# Portable Ghost Blind



## November Sunrise (Jan 12, 2006)

Well I'll be...

http://ghostblind.com/


----------



## truk (Jan 17, 2005)

kinda pricey eh?:yikes:


----------



## huntingforhabitat (Jan 11, 2009)

$450.00 too much.


----------



## ifitsbrownitsdown (Oct 6, 2008)

huntingforhabitat said:


> $450.00 too much.


 
you can make one yourself with a roll of sticky reflective material...probably like chrome window tinit from AutoZone....anything reflective would work and probably be 1/4 of the price to make.....

Thats a pretty sweet concept for a blind.....


----------



## northernhunt (Jan 29, 2009)

Too much!
The web-site does'nt say much about the Sunlight reflective problems.
If they excist.


----------



## skipper34 (Oct 13, 2005)

What ever happened to good old hunting, hunter against the prey? Just another dumb expensive gimmick.


----------



## anonymous7242016 (Aug 16, 2008)

I don't believe its as good as they make it sound. I did find the videos to be funny though. I'll stick to my Ambush Saddle.


----------



## Quack Wacker (Dec 20, 2006)

great idea, but again to much $$$$$$$$$$$$$$


----------



## 3fingervic (Jan 28, 2009)

I'm holding out for the suit the alien from Predator was wearing. $450 ouch.


----------



## gman12 (Mar 6, 2003)

How about a pair of hooded coveralls made out of that?


----------



## Skibum (Oct 3, 2000)

skipper34 said:


> What ever happened to good old hunting, hunter against the prey? Just another dumb expensive gimmick.



Like setting a grass fire to run game over a cliff?:lol:

Be interesting to see what one looks like in the woods but I can't see hauling it around.


----------



## skipper34 (Oct 13, 2005)

Skibum said:


> Like setting a grass fire to run game over a cliff?:lol:
> 
> Be interesting to see what one looks like in the woods but I can't see hauling it around.


I don't know about you, but I have never nor have I ever known anyone who has set a grass fire to run game off a cliff. If this is what some refer to as hunting, heaven help us all.


----------



## ishot3bucks (Dec 30, 2006)

gman12 said:


> How about a pair of hooded coveralls made out of that?

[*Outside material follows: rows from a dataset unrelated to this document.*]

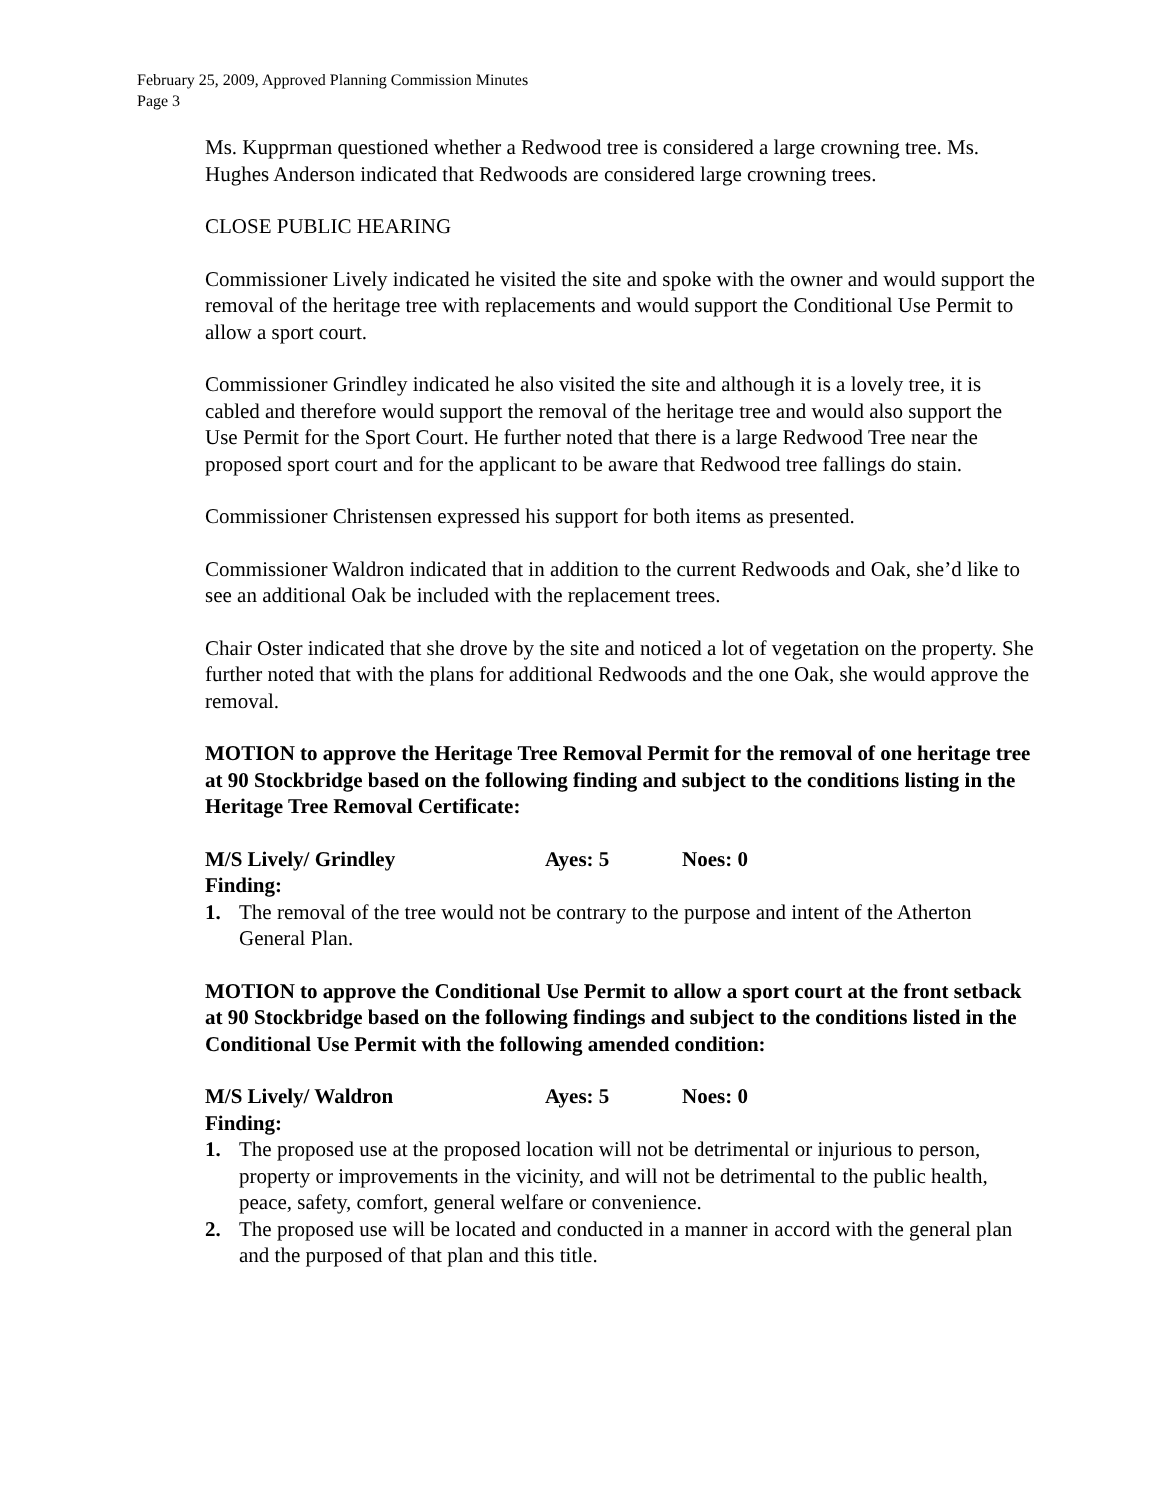February 25, 2009, Approved Planning Commission Minutes
Page 3
Ms. Kupprman questioned whether a Redwood tree is considered a large crowning tree. Ms. Hughes Anderson indicated that Redwoods are considered large crowning trees.
CLOSE PUBLIC HEARING
Commissioner Lively indicated he visited the site and spoke with the owner and would support the removal of the heritage tree with replacements and would support the Conditional Use Permit to allow a sport court.
Commissioner Grindley indicated he also visited the site and although it is a lovely tree, it is cabled and therefore would support the removal of the heritage tree and would also support the Use Permit for the Sport Court. He further noted that there is a large Redwood Tree near the proposed sport court and for the applicant to be aware that Redwood tree fallings do stain.
Commissioner Christensen expressed his support for both items as presented.
Commissioner Waldron indicated that in addition to the current Redwoods and Oak, she’d like to see an additional Oak be included with the replacement trees.
Chair Oster indicated that she drove by the site and noticed a lot of vegetation on the property. She further noted that with the plans for additional Redwoods and the one Oak, she would approve the removal.
MOTION to approve the Heritage Tree Removal Permit for the removal of one heritage tree at 90 Stockbridge based on the following finding and subject to the conditions listing in the Heritage Tree Removal Certificate:
M/S Lively/ Grindley Ayes: 5 Noes: 0
Finding:
1. The removal of the tree would not be contrary to the purpose and intent of the Atherton General Plan.
MOTION to approve the Conditional Use Permit to allow a sport court at the front setback at 90 Stockbridge based on the following findings and subject to the conditions listed in the Conditional Use Permit with the following amended condition:
M/S Lively/ Waldron Ayes: 5 Noes: 0
Finding:
1. The proposed use at the proposed location will not be detrimental or injurious to person, property or improvements in the vicinity, and will not be detrimental to the public health, peace, safety, comfort, general welfare or convenience.
2. The proposed use will be located and conducted in a manner in accord with the general plan and the purposed of that plan and this title.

Don't laugh, it will probably be here next year!! I like the blind concept, but needs to cover more! No way is that gut getting up that slow and taking MR. BUCK!!:lol:


----------



## ishot3bucks (Dec 30, 2006)

already a thread on the covered one!! http://www.michigan-sportsman.com/forum/showthread.php?t=278322


----------



## SKUNK (Jan 6, 2001)

skipper34 said:


> I don't know about you, but I have never nor have I ever known anyone who has set a grass fire to run game off a cliff. If this is what some refer to as hunting, heaven help us all.


Old native American tactic if I'm not mistaken


----------



## November Sunrise (Jan 12, 2006)

The competition in the mirror blind industry is becoming intense!!!:lol:

http://theshadowshield.com/


----------



## swampbuck (Dec 23, 2004)

I like the idea for the type of hunting I do, I might give it some thought. Of course material is readily available, so I would make one to fit my needs.


----------



## skipper34 (Oct 13, 2005)

SKUNK said:


> Old native American tactic if I'm not mistaken


I wonder what the old native Americans would think of our new-fangled hunting gear?


----------



## Skibum (Oct 3, 2000)

skipper34 said:


> I wonder what the old native Americans would think of our new-fangled hunting gear?

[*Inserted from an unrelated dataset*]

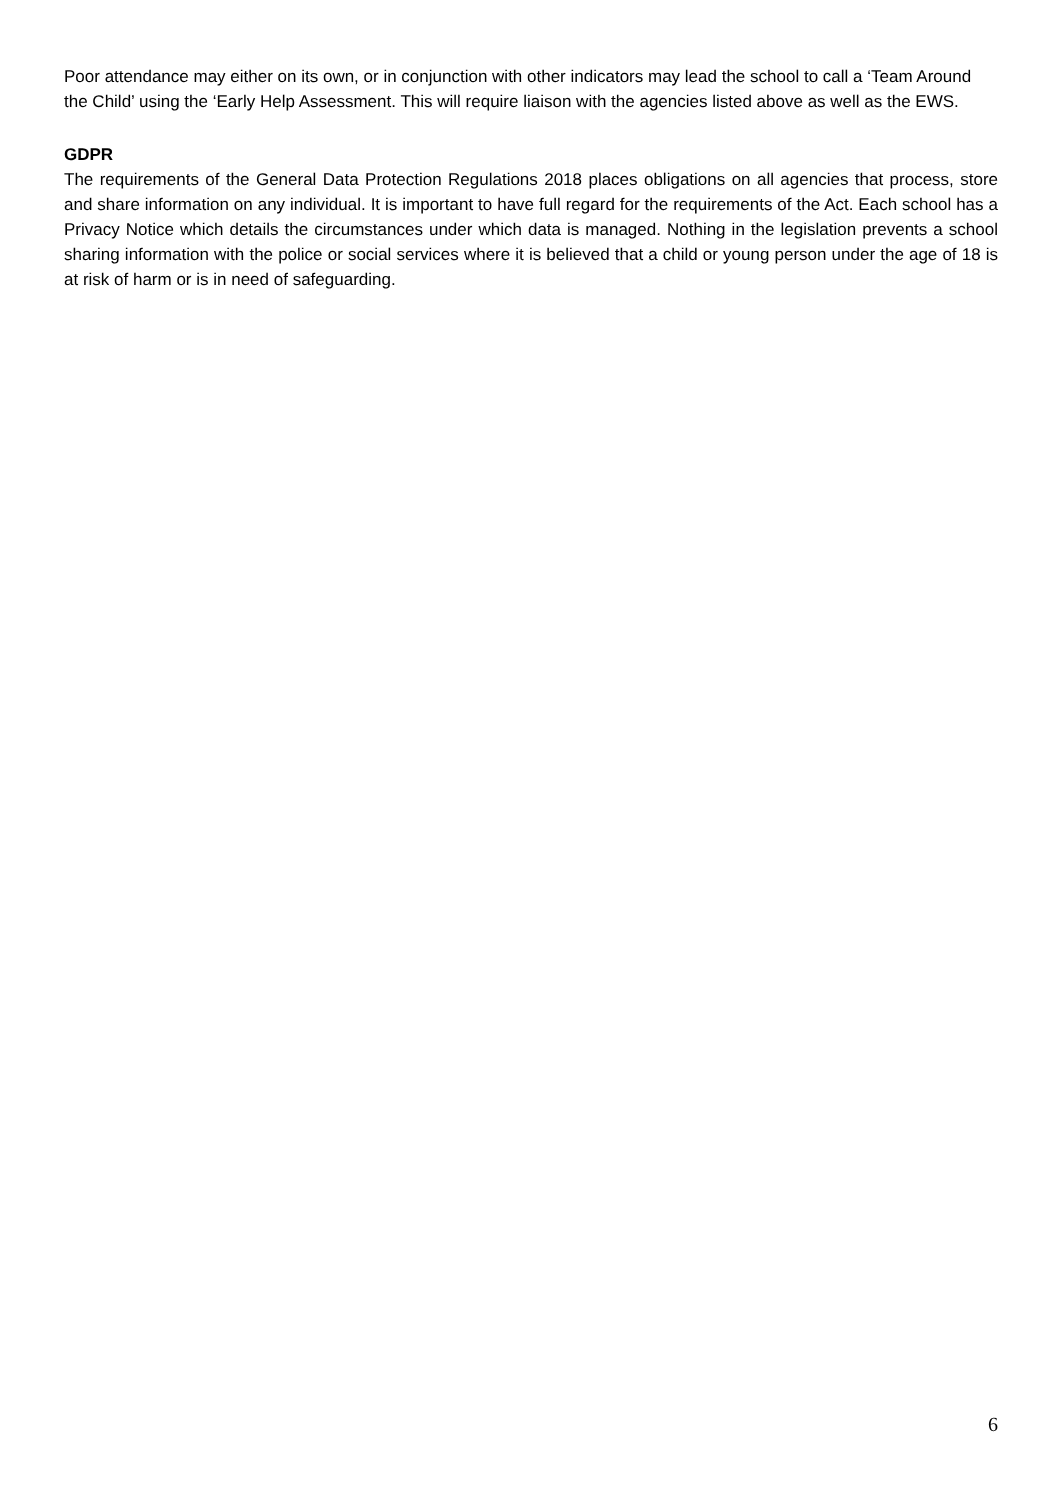Poor attendance may either on its own, or in conjunction with other indicators may lead the school to call a ‘Team Around the Child’ using the ‘Early Help Assessment. This will require liaison with the agencies listed above as well as the EWS.
GDPR
The requirements of the General Data Protection Regulations 2018 places obligations on all agencies that process, store and share information on any individual. It is important to have full regard for the requirements of the Act. Each school has a Privacy Notice which details the circumstances under which data is managed. Nothing in the legislation prevents a school sharing information with the police or social services where it is believed that a child or young person under the age of 18 is at risk of harm or is in need of safeguarding.
6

I imagine they'd love it. They hunted to stay alive and they didn't much care how they killed an animal. My reference to one of the traditional Indian hunting methods references means you need to define what your definition of traditional hunting is. Do you hunt only with a homemade long bow and arrows and only by stalking? Good for you if you do. If not you are using some level of technology that suits your style. Again, good for you. To get all ramped up about a mirrored blind as destroying the traditions of the sport seems a bit over the top to me. There are plenty of deer to hunt and long seasons in which to do so. One of the beautys of our sport is that each of us can pursue it in a way that we each find most rewarding. This blind is only the end of hunting as I know it if I choose to make it so.


----------



## northernhunt (Jan 29, 2009)

My grandfather would have a great laugh


----------